Deciphering TJC4: A Distinctive Anti-CD47 Antibody with Enhanced Safety and Efficacy

A novel anti-CD47 antibody, TJC4, has been developed to counteract the "do not eat" signal that tumor cells use to evade phagocytosis by macrophages. This antibody is designed to have a reduced impact on normal red blood cells (RBCs) and platelets, addressing the anemia and thrombocytopenia issues associated with other CD47-targeting treatments. Pre-clinical data suggests a favorable safety profile for TJC4.
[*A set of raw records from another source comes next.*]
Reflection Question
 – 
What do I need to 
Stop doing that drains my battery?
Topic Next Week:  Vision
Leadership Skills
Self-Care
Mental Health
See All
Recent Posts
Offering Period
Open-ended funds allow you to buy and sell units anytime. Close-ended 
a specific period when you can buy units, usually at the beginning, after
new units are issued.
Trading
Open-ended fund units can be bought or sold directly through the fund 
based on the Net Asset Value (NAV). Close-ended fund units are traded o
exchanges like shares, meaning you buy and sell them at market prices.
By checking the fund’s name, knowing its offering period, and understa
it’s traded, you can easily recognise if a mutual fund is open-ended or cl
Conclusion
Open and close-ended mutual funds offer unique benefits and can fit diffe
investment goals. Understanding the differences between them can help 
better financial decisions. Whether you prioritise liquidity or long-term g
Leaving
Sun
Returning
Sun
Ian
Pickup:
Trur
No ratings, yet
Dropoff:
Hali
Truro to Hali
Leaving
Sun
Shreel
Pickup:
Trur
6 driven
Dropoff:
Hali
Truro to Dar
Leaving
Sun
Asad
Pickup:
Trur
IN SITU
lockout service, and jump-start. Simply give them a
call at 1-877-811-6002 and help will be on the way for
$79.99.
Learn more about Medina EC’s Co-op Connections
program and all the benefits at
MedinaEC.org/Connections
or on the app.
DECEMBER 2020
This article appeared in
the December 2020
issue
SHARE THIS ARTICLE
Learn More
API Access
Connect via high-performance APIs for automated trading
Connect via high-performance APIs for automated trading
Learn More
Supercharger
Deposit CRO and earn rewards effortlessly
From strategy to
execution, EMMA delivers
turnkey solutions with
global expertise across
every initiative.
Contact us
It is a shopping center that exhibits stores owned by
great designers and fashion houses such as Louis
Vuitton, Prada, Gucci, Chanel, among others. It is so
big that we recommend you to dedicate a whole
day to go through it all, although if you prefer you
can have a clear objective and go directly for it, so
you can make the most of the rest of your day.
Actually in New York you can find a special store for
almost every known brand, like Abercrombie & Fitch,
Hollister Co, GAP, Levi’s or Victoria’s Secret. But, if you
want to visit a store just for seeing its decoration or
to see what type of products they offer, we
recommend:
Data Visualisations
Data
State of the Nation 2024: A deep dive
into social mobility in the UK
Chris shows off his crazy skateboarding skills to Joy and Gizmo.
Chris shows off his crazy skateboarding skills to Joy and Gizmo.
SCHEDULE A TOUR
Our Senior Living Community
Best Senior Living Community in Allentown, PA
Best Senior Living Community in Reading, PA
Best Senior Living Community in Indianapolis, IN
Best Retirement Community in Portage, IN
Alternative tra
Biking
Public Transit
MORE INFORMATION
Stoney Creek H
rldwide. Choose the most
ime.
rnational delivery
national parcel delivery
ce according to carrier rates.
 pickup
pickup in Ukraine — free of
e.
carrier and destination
The antibody was identified through screening a human single chain variable fragment (ScFv) library against the extracellular domain of human CD47. Binders with unique sequences were developed into full antibodies and further tested for their interaction with human RBCs and tumor cells.

Comparative experiments were conducted to assess TJC4's binding to RBCs, hemagglutination, and its ability to block CD47-SIRPa interaction and enhance macrophage-mediated phagocytosis. In vivo tumor models were used to evaluate TJC4's anti-tumor efficacy, both as a monotherapy and in combination with other treatments. Hematological parameters were also analyzed in cynomolgus monkeys following TJC4 administration.

The mechanism behind TJC4's RBC sparing properties was investigated using X-ray crystallography, revealing a unique binding pose and epitope. The influence of CD47 glycosylation on RBCs was also examined.

Results indicate that TJC4, a fully human anti-CD47 IgG4 antibody, has a similar binding affinity to human and cynomolgus monkey CD47. It effectively blocks the CD47-SIRPa interaction, enhancing macrophage phagocytosis of CD47+ tumor cells. TJC4 demonstrated complete tumor eradication in a Raji cell xenograft model and extended survival in an AML model. In combination with Rituximab, TJC4 showed superior efficacy in a DLBCL model.

TJC4 exhibits minimal binding to healthy human RBCs and platelets, with minimal and transient impacts on RBCs in cynomolgus monkeys at the highest tested dose. The unique structural properties of TJC4, including a novel conformational epitope and a potential N-linked glycosylation site, are hypothesized to shield critical epitopes on CD47, preventing binding to human RBCs. This was confirmed by the restoration of TJC4 binding to deglycosylated RBCs.

In conclusion, TJC4 represents a next-generation therapeutic anti-CD47 antibody that maintains anti-tumor efficacy without the hematological side effects, setting it apart from other CD47-targeting agents in clinical development. The disclosures indicate employment and equity ownership by several individuals at I-Mab Biopharma.